Вошедший в комнату Борис Нелидов — личный врач и дядя Оборского — бросил неприязненный взгляд на племянника и прошел к своей пациентке. Он поменял препарат в системе, поправил иглу, и мерный стук капель вновь нарушил гнетущую тишину комнаты. Для обостренного восприятия оборотня не слышный обычным человеческим ухом звук отзывался страшным набатом.
— Шел бы ты отсюда, — сдержанно посоветовал Борис Оборскому, — ей твое присутствие ничем не поможет. Скорее, наоборот.
— Бор, хоть ты не начинай, — устало посмотрел на него Глеб.
— Извини, но все это выше моего разумения, — недовольно нахмурился врач, — как ты умудрился дойти до такого? Не понимаю…
Не понимал не один Нелидов. Все обитатели усадьбы излучали молчаливое неодобрение. Глеб видел застывшее в их глазах недоумение и осуждение. Игорь, вообще, отказывался с ним разговаривать, и Оборский, впервые в жизни, не стал применять свою силу, чтобы привести членов стаи к покорности. Он понимал своих волков. За то преступление, что он совершил, самым легким наказанием было изгнание из клана. А тут… Сам альфа, вожак, всесильный Глеб Александрович, нарушил закон. Кто будет его судить и наказывать? Да, и найдется ли для Оборского худшее наказание, чем то, которое он обеспечил себе сам? Совершить насилие над своей парой… Для волка не может быть ничего страшнее. Еще бы! Каково это, чувствовать все эмоции своей половины, если они состоят из боли и ненависти к насильнику? При том, что насильником являешься именно ты. А зверь внутри требует наказать обидчика, вступиться за свою любимую. И что? Кого наказывать? Самого себя? Так и с ума сойти недолго…
Глеб тряхнул тяжелой головой.
— Бор, почему она не приходит в себя?
Врач, считающий пульс девушки, молча покачал головой, прося не мешать.
— Ей хуже? — не мог удержаться Оборский.
— Нет, не хуже, — ответил Нелидов, опуская руку Саши, — это ее способ ухода от реальности. Меня больше волнует продолжающееся воспаление. Все-таки, надо было везти Александру в клинику.

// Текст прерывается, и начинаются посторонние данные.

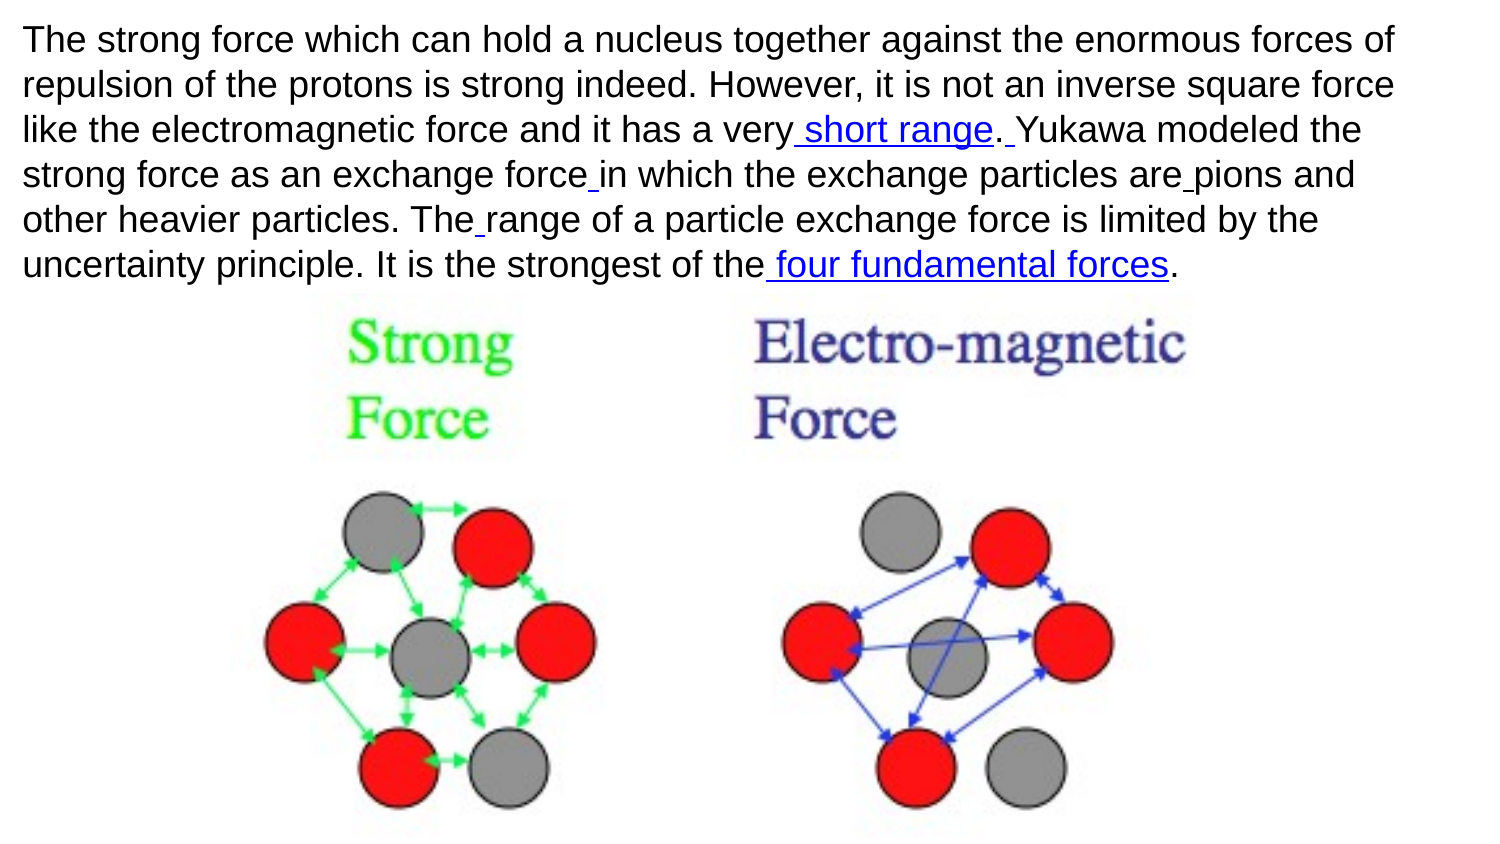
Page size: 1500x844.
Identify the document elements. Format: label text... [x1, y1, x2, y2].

text_box The strong force which can hold a nucleus together against the enormous forces of repulsion of the protons is strong indeed. However, it is not an inverse square force like the electromagnetic force and it has a very short range. Yukawa modeled the strong force as an exchange force in which the exchange particles are pions and other heavier particles. The range of a particle exchange force is limited by the uncertainty principle. It is the strongest of the four fundamental forces. [7, 0, 1433, 276]
picture [229, 292, 1210, 837]
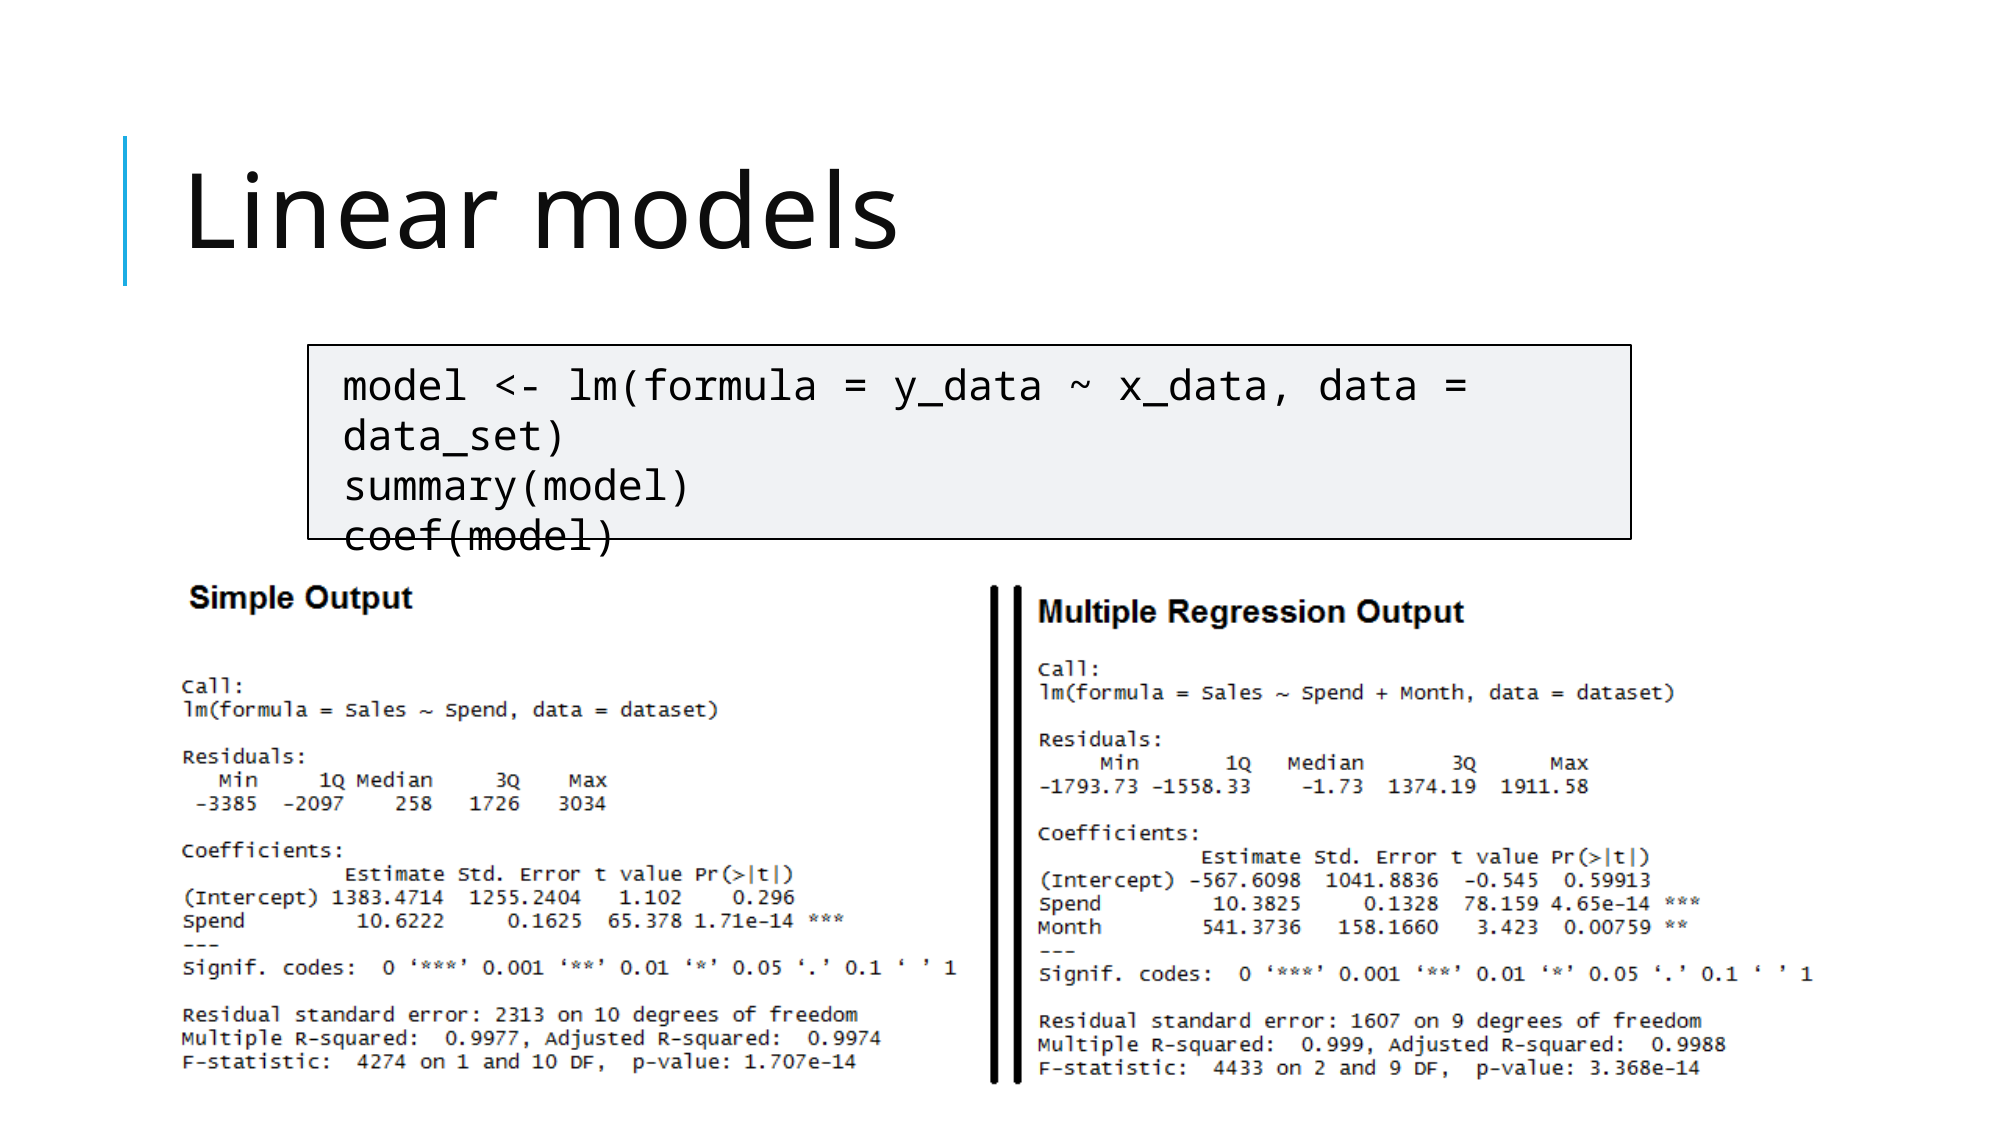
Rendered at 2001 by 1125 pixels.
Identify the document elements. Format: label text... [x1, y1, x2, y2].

picture [163, 562, 1837, 1101]
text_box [307, 344, 1632, 540]
text_box model <- lm(formula = y_data ~ x_data, data = data_set) summary(model) coef(model) [327, 546, 1632, 559]
title Linear models [168, 96, 1763, 342]
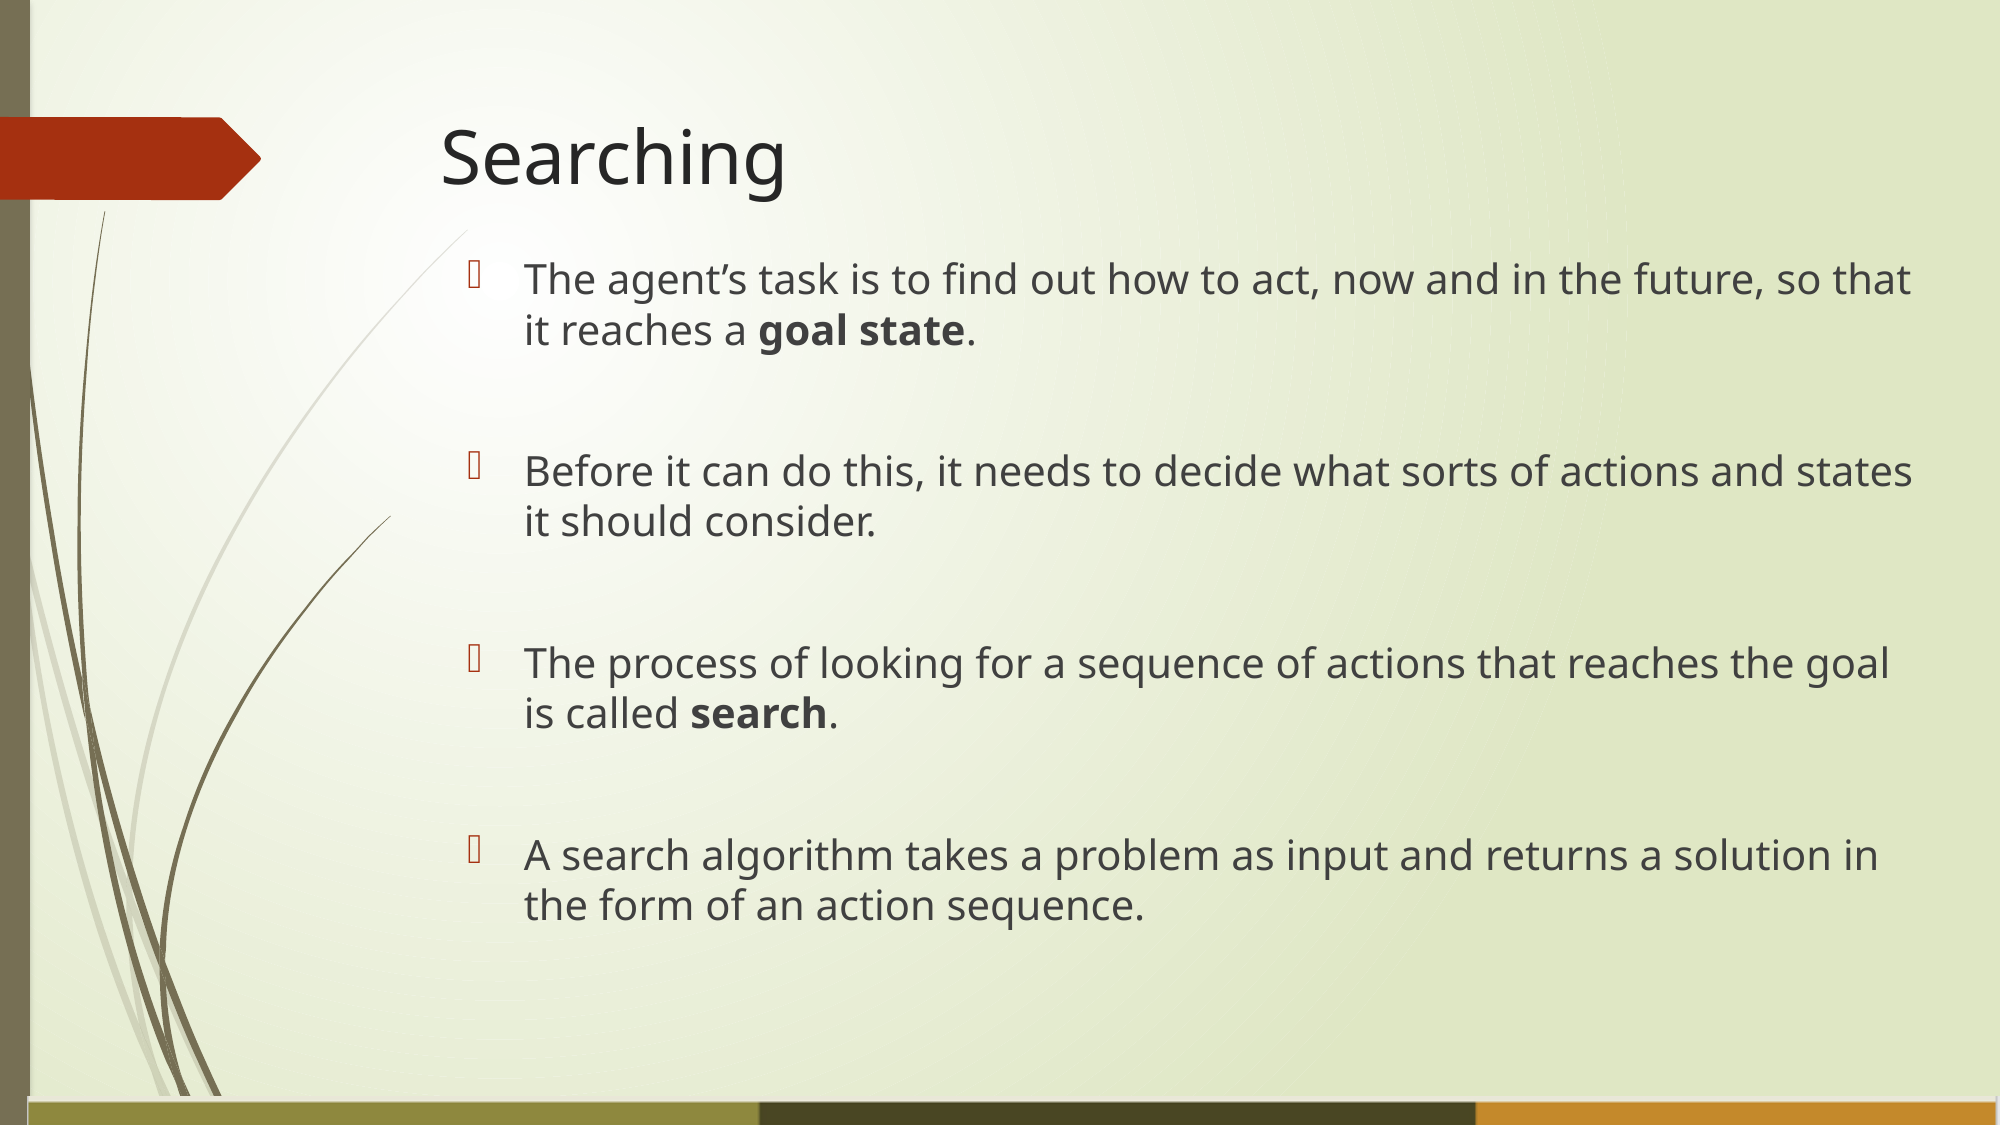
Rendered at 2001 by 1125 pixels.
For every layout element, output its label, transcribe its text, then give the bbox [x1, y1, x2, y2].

— Нет, — сжав зубы, прорычал Глеб.
— Уймись, — грубо прикрикнул на него Борис, — совсем с ума сошел. Еще на меня порычи! Всыпать бы тебе… Ладно, будем лечить здесь, а дальше посмотрим.
Откинув одеяло, врач приподнял на девушке тонкую сорочку, собираясь прослушать легкие.
— Не смотри на меня так, — не оборачиваясь, произнес он.
Оборский тяжело перевел дыхание. Все внутри просто взвыло, когда чужие руки прикоснулись к его женщине. А потом нахлынул стыд. Багровые синяки, украшающие «его женщину», заставляли в ужасе отводить глаза от истерзанного тела.
«Сам. Своими руками… Ненавижу…» — раздирало внутри.
Каждый раз, когда приходилось переодевать Сашу, его начинало колотить при виде оставленных им следов. Тело, которое он должен был беречь и лелеять, познало лишь боль его безумия.
— Выйди, — отрывисто бросил Борис.
Глеб упрямо набычился.
— Уйди, пока я тебя не убил прямо здесь, — сердито проговорил Нелидов, сверкая разгневанными глазами. Всякий раз, при взгляде на страшные синяки Александры, ему хотелось лично кастрировать непобедимого альфу.